President Obama, starting tonight, is likely to call for steps to rebalance tax inequity. You can be assured that the lemmings of the right will have their talking points ready to go, and that “…the President is waging class warfare” will be Numero Uno on their list.

Let El Somnambulo give you a taste of what class warfare is really all about. It’s been going on for over 20 years.  

For those with ADD, the Beast Who Slumbers will provide you with some choice nuggets from the linked Christian Science Monitor article:

“As recent IRS data show, these elites are paying less in taxes – much less – than their deep-pocket counterparts used to pay. In 2006, the 400 highest-income Americans together reported $105 billion in income, an average of $263 million each.

Having trouble visualizing that? To pocket $263 million a year, you would have to take home over $60,000 an hour – and work 12 hours a day, seven days a week, for an entire 12 months. Sounds tiring, doesn’t it? But most of the top 400 make their fortunes buying and selling assets, everything from stocks and bonds to the exotic paper that helped inflate the housing bubble.

Uncle Sam taxes income from those assets – whether that income be capital gains or dividends – at a much lower rate than income from work.

The current top tax rate on “ordinary” work income sits at 35 percent. But dividends and capital gains from the buying and selling of most assets face only a 15 percent top rate. That’s why in 2006, America’s top 400 paid just 17.2 percent of their $263 million average incomes in federal tax.

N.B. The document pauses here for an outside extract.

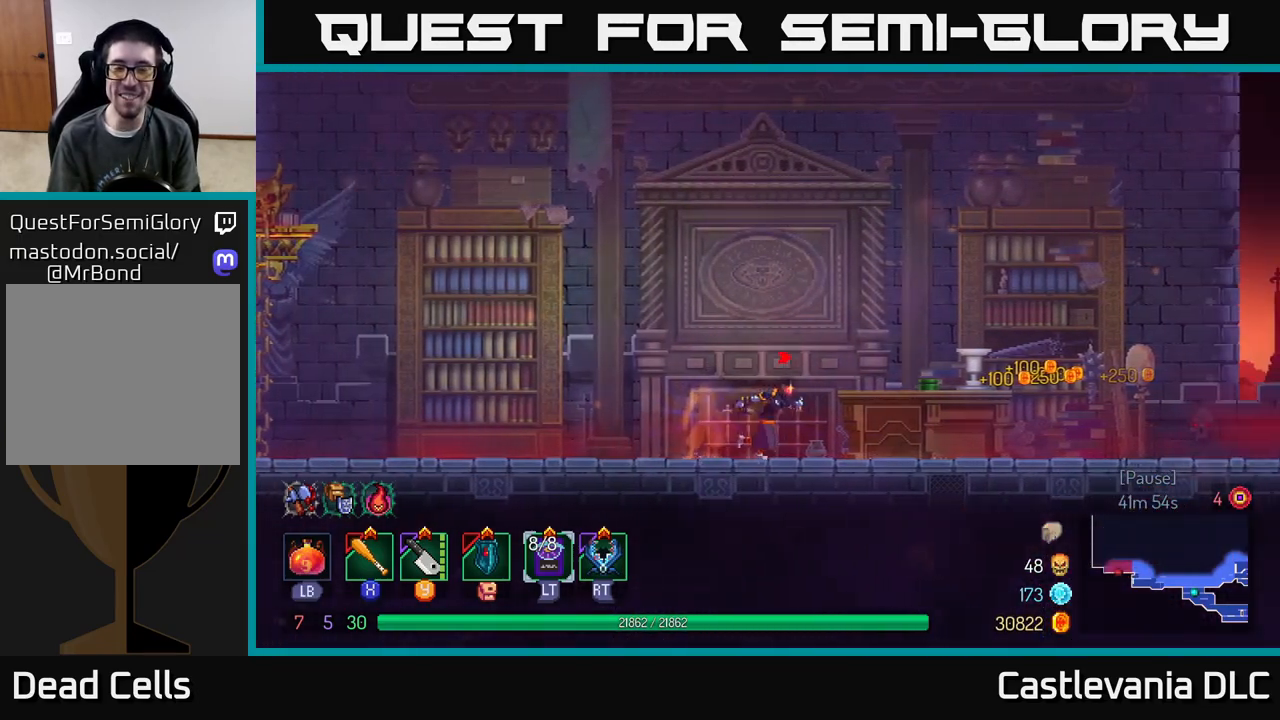
{"buttons": [], "left_stick": "right", "right_stick": "center", "events": []}
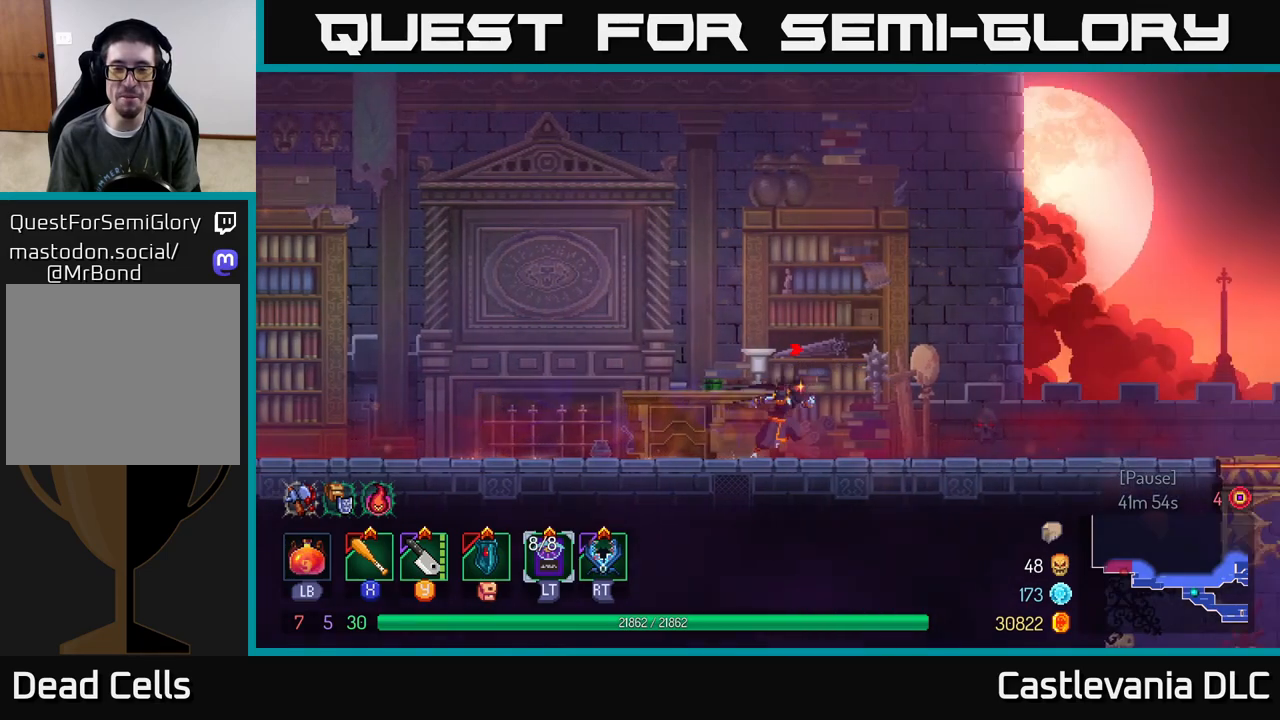
{"buttons": [], "left_stick": "left", "right_stick": "center", "events": [[433, "left_stick", "left"]]}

Millions of middle-class American families, once you tally income and payroll taxes, pay far more of their incomes in tax. One particularly striking example from billionaire investor Warren Buffett: In 2006, he paid 17.7 percent of his income in total taxes. His secretary, who made $60,000, paid 30 percent of hers.”

So the next time El Burrito Junior and the other silverspoonistas scream ‘class warfare’, ask them what they have done to level the playing field since the days of the Gipper. Class warfare is what they’re all about, and they’ve been winning b/c the dice have been loaded. Time for some new dice.